- Born: August 14, 1924 Tamms, Illinois, US
- Died: January 10, 1976 (aged 51) Ithaca, New York, US
- Education: Southern Illinois University, University of Wisconsin–Madison
- Known for: Ford–Fulkerson algorithm
- Children: 2 sons
- Awards: Lester R. Ford Award (1967) of the Mathematical Association of America
- Scientific career
- Fields: Mathematics
- Workplaces: RAND Corporation, Cornell University
- Doctoral advisor: Cyrus MacDuffee
- Doctoral students: Robert G. Bland

= D. R. Fulkerson =

American mathematician

Delbert Ray Fulkerson (/ˈfʌlkərsən/; August 14, 1924 – January 10, 1976) was an American mathematician who co-developed the Ford–Fulkerson algorithm, one of the best-known algorithms for solving the maximum flow problem in networks.

==Early life and education==
D. R. Fulkerson was born in Tamms, Illinois, the third of six children of Elbert and Emma Fulkerson. Fulkerson became an undergraduate at Southern Illinois University. His academic career was interrupted by military service during World War II. Having returned to complete his degree after the war, he went on to do a Ph.D. in mathematics at the University of Wisconsin–Madison under the supervision of Cyrus MacDuffee, who was a student of L. E. Dickson. Fulkerson received his Ph.D. in 1951.

==Career==
After graduation, Fulkerson joined the mathematics department at the RAND Corporation. In 1956, he and L. R. Ford Jr. described the Ford–Fulkerson algorithm. In 1962 they produced a book-length description of their method.

In 1971 he moved to Cornell University as the Maxwell Upson Professor of Engineering. He was diagnosed with Crohn's disease and was limited in his teaching. In despair, he committed suicide in 1976.

Fulkerson was the supervisor of Jon Folkman at RAND and Tatsuo Oyama at GRIPS. After Folkman committed suicide in 1969, Fulkerson blamed himself for failing to notice Folkman's suicidal behaviors.

In 1979, the Mathematical Programming Society and the American Mathematical Society established the Fulkerson Prize, which is now awarded every three years for outstanding papers in discrete mathematics.

**Study material**:
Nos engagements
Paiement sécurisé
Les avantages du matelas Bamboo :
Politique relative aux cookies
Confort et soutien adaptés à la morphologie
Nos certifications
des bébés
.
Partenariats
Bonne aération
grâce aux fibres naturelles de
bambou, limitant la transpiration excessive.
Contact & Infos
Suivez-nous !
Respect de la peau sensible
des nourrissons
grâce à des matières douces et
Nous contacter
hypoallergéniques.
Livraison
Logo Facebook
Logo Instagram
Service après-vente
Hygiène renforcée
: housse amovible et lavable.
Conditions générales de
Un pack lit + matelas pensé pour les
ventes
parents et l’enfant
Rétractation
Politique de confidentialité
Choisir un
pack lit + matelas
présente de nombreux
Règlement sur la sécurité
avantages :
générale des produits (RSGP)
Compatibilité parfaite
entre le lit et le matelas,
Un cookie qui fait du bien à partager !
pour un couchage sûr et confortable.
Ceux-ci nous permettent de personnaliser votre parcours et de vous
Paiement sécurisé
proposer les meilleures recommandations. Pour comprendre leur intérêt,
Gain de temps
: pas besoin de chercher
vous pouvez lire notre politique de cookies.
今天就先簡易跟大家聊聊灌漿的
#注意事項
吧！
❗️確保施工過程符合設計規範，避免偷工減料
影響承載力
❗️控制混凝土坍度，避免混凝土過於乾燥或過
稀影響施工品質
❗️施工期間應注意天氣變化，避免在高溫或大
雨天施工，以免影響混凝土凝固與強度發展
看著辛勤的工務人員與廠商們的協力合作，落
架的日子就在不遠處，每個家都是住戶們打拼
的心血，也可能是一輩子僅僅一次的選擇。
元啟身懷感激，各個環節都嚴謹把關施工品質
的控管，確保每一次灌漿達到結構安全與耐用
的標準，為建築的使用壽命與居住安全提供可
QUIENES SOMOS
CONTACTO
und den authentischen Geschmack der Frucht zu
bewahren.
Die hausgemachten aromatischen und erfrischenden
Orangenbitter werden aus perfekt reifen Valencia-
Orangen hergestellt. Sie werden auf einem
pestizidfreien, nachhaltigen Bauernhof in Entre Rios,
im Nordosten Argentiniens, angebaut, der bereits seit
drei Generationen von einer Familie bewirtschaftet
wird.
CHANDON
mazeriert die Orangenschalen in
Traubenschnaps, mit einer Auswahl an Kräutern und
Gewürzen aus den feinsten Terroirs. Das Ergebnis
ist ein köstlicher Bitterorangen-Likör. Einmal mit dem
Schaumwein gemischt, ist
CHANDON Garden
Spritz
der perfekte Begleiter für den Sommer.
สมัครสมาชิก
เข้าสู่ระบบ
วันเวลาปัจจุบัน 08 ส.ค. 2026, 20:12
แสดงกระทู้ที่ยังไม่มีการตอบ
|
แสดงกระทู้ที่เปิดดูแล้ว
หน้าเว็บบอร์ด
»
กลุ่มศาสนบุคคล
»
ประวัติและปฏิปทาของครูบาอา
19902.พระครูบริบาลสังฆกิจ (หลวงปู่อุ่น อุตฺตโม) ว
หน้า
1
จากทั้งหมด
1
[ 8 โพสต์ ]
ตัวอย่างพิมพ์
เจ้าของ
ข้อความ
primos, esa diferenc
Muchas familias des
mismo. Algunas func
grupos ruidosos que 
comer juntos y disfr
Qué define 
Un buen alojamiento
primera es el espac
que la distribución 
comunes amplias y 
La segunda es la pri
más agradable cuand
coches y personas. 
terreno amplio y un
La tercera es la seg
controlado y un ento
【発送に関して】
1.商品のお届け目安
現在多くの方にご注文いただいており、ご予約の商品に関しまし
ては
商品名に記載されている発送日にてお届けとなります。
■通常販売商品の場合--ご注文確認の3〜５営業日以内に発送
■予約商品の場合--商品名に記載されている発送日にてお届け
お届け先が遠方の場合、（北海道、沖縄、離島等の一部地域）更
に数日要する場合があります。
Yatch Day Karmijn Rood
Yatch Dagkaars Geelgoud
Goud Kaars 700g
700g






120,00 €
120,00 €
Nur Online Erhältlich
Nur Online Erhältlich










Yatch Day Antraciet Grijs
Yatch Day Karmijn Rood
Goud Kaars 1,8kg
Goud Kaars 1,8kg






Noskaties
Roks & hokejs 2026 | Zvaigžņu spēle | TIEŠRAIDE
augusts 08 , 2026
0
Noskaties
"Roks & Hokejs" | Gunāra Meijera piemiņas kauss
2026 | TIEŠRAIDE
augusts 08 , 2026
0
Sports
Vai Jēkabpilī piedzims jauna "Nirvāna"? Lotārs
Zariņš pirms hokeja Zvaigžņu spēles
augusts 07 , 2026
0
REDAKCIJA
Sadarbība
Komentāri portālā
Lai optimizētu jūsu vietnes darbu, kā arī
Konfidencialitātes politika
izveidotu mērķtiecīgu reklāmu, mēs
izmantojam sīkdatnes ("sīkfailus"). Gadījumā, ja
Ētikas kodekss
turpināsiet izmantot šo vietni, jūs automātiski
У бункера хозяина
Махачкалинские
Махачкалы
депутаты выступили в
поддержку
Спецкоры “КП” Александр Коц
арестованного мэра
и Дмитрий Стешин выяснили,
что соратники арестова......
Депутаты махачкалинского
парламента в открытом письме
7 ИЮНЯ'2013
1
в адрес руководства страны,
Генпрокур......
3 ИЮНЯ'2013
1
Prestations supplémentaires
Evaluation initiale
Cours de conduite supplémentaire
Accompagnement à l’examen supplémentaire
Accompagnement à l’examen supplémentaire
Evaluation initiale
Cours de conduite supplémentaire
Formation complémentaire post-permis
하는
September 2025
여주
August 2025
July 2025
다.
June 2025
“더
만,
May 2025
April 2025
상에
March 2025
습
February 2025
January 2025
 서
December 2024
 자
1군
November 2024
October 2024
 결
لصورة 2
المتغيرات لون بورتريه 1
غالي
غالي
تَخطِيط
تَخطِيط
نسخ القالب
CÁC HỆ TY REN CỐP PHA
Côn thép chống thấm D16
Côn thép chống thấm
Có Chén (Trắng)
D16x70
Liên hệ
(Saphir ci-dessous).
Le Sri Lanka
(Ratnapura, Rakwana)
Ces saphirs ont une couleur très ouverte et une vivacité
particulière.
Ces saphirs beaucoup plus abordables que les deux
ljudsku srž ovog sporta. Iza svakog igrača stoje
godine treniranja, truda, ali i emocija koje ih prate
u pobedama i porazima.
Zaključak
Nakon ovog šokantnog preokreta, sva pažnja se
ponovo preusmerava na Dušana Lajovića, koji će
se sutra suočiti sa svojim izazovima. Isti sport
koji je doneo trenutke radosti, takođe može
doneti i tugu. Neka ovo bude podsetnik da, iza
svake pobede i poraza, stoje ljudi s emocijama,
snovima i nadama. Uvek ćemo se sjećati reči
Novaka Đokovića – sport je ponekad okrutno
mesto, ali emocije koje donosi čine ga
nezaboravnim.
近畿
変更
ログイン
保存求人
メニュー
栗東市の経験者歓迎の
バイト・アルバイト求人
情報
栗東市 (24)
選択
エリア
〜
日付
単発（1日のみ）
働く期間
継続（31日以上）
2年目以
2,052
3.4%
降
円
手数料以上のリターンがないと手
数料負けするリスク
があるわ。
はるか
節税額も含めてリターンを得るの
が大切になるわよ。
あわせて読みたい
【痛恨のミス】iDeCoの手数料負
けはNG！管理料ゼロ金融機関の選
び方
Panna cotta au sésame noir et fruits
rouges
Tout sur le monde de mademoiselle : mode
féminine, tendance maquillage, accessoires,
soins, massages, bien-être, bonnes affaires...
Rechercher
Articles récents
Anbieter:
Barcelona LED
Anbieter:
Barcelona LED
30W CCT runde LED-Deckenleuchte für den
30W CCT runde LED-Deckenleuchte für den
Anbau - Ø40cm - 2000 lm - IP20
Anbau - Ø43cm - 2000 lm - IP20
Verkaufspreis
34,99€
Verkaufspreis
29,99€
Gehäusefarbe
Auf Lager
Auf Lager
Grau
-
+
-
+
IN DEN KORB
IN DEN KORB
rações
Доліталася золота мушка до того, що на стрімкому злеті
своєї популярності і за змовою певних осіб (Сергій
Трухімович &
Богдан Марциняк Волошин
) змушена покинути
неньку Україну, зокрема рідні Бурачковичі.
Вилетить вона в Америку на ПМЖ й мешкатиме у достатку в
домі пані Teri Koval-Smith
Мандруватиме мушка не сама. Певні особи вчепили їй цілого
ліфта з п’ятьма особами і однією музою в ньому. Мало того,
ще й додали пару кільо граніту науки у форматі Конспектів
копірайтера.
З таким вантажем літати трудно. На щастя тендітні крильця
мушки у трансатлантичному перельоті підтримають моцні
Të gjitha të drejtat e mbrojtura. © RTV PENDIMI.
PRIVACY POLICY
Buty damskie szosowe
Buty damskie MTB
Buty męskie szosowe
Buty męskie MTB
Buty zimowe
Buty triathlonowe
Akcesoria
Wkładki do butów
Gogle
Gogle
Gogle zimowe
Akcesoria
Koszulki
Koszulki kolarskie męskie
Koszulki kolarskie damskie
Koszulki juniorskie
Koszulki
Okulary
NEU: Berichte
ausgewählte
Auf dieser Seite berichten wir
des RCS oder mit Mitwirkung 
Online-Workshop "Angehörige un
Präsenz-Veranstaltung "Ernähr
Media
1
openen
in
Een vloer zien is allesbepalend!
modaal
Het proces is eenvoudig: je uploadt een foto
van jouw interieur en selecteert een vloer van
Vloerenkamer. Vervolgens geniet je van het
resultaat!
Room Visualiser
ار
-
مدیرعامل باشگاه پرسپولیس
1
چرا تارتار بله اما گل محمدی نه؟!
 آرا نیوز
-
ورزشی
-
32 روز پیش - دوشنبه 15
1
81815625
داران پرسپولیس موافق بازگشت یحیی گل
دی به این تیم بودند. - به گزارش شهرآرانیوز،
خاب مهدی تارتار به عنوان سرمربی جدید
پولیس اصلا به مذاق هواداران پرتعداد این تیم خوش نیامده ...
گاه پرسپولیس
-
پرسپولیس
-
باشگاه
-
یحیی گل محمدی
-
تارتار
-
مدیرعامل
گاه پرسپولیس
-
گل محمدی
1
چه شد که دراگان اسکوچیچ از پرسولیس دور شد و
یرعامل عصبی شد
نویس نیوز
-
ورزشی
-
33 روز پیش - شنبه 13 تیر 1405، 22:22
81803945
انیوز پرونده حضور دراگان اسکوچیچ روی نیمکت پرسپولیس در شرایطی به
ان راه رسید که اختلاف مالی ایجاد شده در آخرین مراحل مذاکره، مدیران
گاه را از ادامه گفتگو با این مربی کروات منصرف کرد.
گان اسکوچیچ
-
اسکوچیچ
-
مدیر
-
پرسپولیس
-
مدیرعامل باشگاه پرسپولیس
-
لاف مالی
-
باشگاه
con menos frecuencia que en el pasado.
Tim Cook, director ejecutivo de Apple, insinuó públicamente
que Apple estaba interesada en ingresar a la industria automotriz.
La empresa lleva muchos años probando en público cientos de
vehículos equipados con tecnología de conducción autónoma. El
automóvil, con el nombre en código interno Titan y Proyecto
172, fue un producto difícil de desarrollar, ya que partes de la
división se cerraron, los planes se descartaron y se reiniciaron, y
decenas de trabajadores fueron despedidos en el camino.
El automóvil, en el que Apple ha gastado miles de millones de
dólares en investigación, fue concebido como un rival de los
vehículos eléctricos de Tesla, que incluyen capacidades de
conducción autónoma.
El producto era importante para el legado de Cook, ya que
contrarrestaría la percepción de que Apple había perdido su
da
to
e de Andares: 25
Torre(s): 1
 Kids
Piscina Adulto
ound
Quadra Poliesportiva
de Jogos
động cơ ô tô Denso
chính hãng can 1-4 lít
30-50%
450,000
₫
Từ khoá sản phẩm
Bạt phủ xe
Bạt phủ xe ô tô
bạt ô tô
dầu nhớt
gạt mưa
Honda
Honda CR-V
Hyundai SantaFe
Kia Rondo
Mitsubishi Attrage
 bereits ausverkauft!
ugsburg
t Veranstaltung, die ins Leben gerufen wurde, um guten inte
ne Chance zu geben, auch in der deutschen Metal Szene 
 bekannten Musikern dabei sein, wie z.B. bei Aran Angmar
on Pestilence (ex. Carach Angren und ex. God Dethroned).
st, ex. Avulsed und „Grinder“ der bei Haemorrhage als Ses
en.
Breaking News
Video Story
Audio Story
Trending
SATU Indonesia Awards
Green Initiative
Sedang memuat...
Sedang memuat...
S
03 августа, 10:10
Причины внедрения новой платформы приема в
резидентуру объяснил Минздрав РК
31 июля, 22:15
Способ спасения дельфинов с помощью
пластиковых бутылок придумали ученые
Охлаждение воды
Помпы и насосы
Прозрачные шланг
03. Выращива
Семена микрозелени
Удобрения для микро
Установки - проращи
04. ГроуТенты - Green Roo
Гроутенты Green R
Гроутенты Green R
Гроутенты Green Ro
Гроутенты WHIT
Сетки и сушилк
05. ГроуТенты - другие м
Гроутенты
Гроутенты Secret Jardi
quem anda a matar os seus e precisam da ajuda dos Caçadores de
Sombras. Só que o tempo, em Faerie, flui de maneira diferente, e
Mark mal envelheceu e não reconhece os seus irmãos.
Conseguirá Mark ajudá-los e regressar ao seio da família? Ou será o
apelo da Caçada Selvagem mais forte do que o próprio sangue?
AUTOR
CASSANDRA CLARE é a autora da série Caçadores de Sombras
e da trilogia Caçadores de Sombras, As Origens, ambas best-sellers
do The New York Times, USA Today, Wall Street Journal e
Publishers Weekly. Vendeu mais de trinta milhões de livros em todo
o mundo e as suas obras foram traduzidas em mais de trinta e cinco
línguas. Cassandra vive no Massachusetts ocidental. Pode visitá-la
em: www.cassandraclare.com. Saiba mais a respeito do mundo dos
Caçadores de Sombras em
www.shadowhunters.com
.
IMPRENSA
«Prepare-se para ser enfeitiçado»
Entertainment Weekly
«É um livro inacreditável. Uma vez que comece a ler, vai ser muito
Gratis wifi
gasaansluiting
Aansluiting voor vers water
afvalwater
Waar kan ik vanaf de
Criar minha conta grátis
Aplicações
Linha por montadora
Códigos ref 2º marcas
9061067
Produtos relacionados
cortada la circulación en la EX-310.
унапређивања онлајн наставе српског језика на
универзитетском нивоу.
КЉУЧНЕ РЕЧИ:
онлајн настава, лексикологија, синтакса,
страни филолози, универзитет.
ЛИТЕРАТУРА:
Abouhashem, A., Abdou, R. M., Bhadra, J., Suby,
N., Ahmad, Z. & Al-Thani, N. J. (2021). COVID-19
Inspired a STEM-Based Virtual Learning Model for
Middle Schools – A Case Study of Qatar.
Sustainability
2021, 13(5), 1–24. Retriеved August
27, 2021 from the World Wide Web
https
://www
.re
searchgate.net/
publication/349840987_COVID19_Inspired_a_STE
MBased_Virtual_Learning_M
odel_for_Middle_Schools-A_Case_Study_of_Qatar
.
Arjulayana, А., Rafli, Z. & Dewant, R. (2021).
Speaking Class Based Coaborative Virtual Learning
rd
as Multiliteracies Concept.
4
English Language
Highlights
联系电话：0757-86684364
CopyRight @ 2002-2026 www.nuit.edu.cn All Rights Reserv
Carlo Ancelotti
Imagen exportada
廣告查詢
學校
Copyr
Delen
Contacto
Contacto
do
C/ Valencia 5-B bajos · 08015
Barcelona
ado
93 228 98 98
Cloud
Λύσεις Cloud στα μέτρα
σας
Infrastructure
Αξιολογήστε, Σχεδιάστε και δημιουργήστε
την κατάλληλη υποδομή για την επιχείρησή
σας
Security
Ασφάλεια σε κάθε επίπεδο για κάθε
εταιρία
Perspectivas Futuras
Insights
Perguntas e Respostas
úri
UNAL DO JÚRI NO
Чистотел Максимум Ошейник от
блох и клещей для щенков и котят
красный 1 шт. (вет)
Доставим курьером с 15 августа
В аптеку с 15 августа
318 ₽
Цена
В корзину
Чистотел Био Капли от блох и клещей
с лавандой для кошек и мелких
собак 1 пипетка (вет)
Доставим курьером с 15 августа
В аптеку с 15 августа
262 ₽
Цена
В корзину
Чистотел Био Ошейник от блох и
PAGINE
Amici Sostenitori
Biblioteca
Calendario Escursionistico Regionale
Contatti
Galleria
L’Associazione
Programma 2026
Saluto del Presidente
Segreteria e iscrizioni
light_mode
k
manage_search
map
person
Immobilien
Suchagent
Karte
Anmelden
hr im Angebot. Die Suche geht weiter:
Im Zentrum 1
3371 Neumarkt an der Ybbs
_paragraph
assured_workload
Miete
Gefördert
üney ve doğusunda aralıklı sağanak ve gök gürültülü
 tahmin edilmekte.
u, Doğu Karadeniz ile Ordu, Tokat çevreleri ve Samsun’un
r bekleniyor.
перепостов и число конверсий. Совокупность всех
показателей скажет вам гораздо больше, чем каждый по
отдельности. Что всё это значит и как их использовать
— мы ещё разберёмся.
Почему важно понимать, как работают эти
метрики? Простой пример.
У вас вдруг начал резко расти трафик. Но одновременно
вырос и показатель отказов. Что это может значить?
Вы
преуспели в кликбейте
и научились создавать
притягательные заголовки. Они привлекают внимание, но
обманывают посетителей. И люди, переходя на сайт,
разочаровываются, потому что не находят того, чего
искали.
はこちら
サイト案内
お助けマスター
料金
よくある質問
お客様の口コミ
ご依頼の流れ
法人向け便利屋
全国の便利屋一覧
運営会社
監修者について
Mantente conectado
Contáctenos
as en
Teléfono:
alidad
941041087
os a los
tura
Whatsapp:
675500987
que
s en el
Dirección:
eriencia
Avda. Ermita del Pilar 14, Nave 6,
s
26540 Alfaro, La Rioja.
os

**Directions**:
[a] Reproduce word for word the part of the article on D. R. Fulkerson from "Fulkerson was the" up to and including "in discrete mathematics.".
[b] Answer these questions from the article on D. R. Fulkerson.
(i) At which university was Fulkerson an undergraduate?
(ii) In what year did he move to Cornell University?
(iii) How often is the Fulkerson Prize now awarded?
The rows have no connection to the article on D. R. Fulkerson.

**Answers in order**:
[a]
Fulkerson was the supervisor of Jon Folkman at RAND and Tatsuo Oyama at GRIPS. After Folkman committed suicide in 1969, Fulkerson blamed himself for failing to notice Folkman's suicidal behaviors.

In 1979, the Mathematical Programming Society and the American Mathematical Society established the Fulkerson Prize, which is now awarded every three years for outstanding papers in discrete mathematics.

[b]
(i) Southern Illinois University
(ii) 1971
(iii) Every three years